Limitations & Future Work

  1. Limitations of the Frangi filter: Sensitivity to noise and potential misclassification of bony structures as vessels (partially mitigated by co-guidance).
  2. Only ViT-B/16 is used as backbone: Whether larger models (ViT-L/H) yield further gains remains unexplored.
  3. Full fine-tuning for downstream tasks: Parameter-efficient fine-tuning strategies (e.g., LoRA) and performance under more extreme few-shot settings are not investigated.
  4. Dataset scale remains limited: Although XA-170K is the largest in this domain, it is still substantially smaller than million-scale pre-training datasets for chest X-rays or CT.
  5. Restricted to coronary angiography: Generalizability to other angiographic modalities (e.g., cerebrovascular, peripheral vascular) has not been validated.
  6. UNeXt-S trained with Frangi pseudo-labels: Segmentation quality is bounded by Frangi filter performance, potentially introducing systematic bias.
  • General SSL: MAE, SimMIM, DINO, iBOT, I-JEPA, DINOv3
  • Medical SSL: Model Genesis, LVM-Med, DeblurringMIM, RAD-DINO, CheXWorld, MedDINOv3
  • MIM masking strategies: AMT (attention-guided), HPM (loss-guided), AnatoMask, HAP (human anatomy prior)
  • Angiogram analysis: ARCADE dataset, XCAD, supervised methods based on UNet/Faster R-CNN

Rating ⭐⭐⭐⭐⭐

The method is elegantly designed with clear motivation and effective integration of domain knowledge.
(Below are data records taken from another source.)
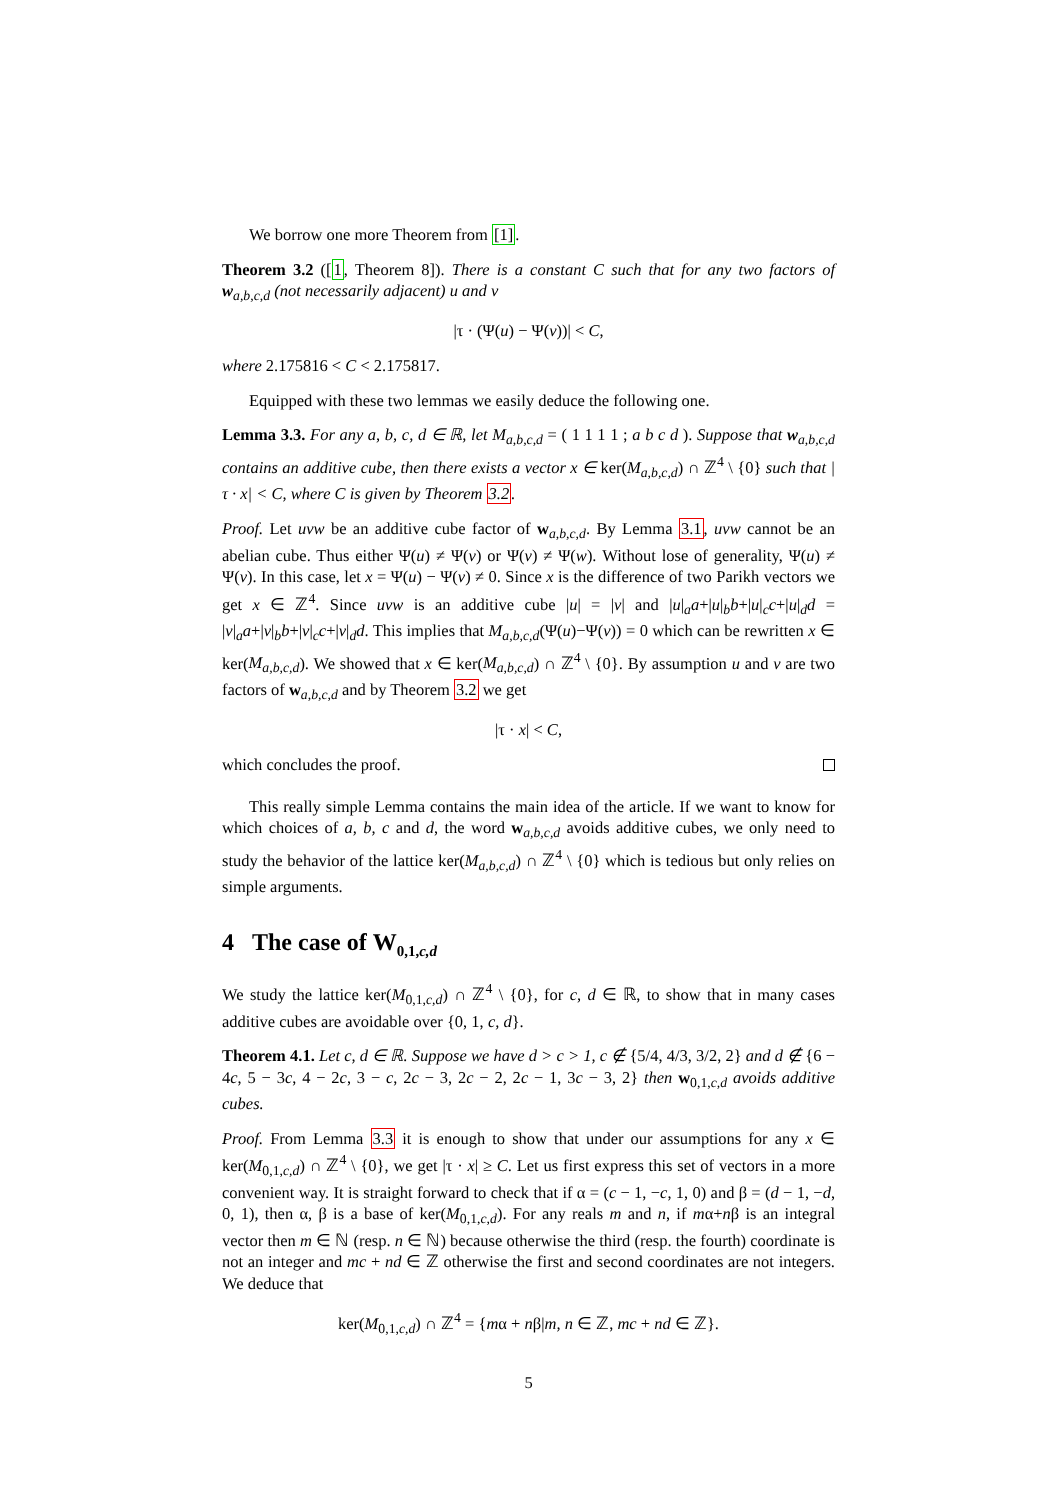We borrow one more Theorem from [1].
Theorem 3.2 ([1, Theorem 8]). There is a constant C such that for any two factors of w<sub>a,b,c,d</sub> (not necessarily adjacent) u and v
|τ · (Ψ(u) − Ψ(v))| < C,
where 2.175816 < C < 2.175817.
Equipped with these two lemmas we easily deduce the following one.
Lemma 3.3. For any a, b, c, d ∈ ℝ, let M<sub>a,b,c,d</sub> = ( 1 1 1 1 ; a b c d ). Suppose that w<sub>a,b,c,d</sub> contains an additive cube, then there exists a vector x ∈ ker(M<sub>a,b,c,d</sub>) ∩ ℤ<sup>4</sup> \ {0} such that |τ · x| < C, where C is given by Theorem 3.2.
Proof. Let uvw be an additive cube factor of w<sub>a,b,c,d</sub>. By Lemma 3.1, uvw cannot be an abelian cube. Thus either Ψ(u) ≠ Ψ(v) or Ψ(v) ≠ Ψ(w). Without lose of generality, Ψ(u) ≠ Ψ(v). In this case, let x = Ψ(u) − Ψ(v) ≠ 0. Since x is the difference of two Parikh vectors we get x ∈ ℤ<sup>4</sup>. Since uvw is an additive cube |u| = |v| and |u|<sub>a</sub>a+|u|<sub>b</sub>b+|u|<sub>c</sub>c+|u|<sub>d</sub>d = |v|<sub>a</sub>a+|v|<sub>b</sub>b+|v|<sub>c</sub>c+|v|<sub>d</sub>d. This implies that M<sub>a,b,c,d</sub>(Ψ(u)−Ψ(v)) = 0 which can be rewritten x ∈ ker(M<sub>a,b,c,d</sub>). We showed that x ∈ ker(M<sub>a,b,c,d</sub>) ∩ ℤ<sup>4</sup> \ {0}. By assumption u and v are two factors of w<sub>a,b,c,d</sub> and by Theorem 3.2 we get
|τ · x| < C,
which concludes the proof.
This really simple Lemma contains the main idea of the article. If we want to know for which choices of a, b, c and d, the word w<sub>a,b,c,d</sub> avoids additive cubes, we only need to study the behavior of the lattice ker(M<sub>a,b,c,d</sub>) ∩ ℤ<sup>4</sup> \ {0} which is tedious but only relies on simple arguments.
4 The case of W<sub>0,1,c,d</sub>
We study the lattice ker(M<sub>0,1,c,d</sub>) ∩ ℤ<sup>4</sup> \ {0}, for c, d ∈ ℝ, to show that in many cases additive cubes are avoidable over {0, 1, c, d}.
Theorem 4.1. Let c, d ∈ ℝ. Suppose we have d > c > 1, c ∉ {5/4, 4/3, 3/2, 2} and d ∉ {6 − 4c, 5 − 3c, 4 − 2c, 3 − c, 2c − 3, 2c − 2, 2c − 1, 3c − 3, 2} then w<sub>0,1,c,d</sub> avoids additive cubes.
Proof. From Lemma 3.3 it is enough to show that under our assumptions for any x ∈ ker(M<sub>0,1,c,d</sub>) ∩ ℤ<sup>4</sup> \ {0}, we get |τ · x| ≥ C. Let us first express this set of vectors in a more convenient way. It is straight forward to check that if α = (c − 1, −c, 1, 0) and β = (d − 1, −d, 0, 1), then α, β is a base of ker(M<sub>0,1,c,d</sub>). For any reals m and n, if mα+nβ is an integral vector then m ∈ ℕ (resp. n ∈ ℕ) because otherwise the third (resp. the fourth) coordinate is not an integer and mc + nd ∈ ℤ otherwise the first and second coordinates are not integers. We deduce that
ker(M<sub>0,1,c,d</sub>) ∩ ℤ<sup>4</sup> = {mα + nβ|m, n ∈ ℤ, mc + nd ∈ ℤ}.
5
The experiments are highly comprehensive — covering 4 downstream tasks, 6 datasets, 20+ baselines, and detailed ablations. The dataset contribution and scaling law analysis further enhance the paper's value. This is a high-quality contribution to the field of self-supervised pre-training for medical image analysis.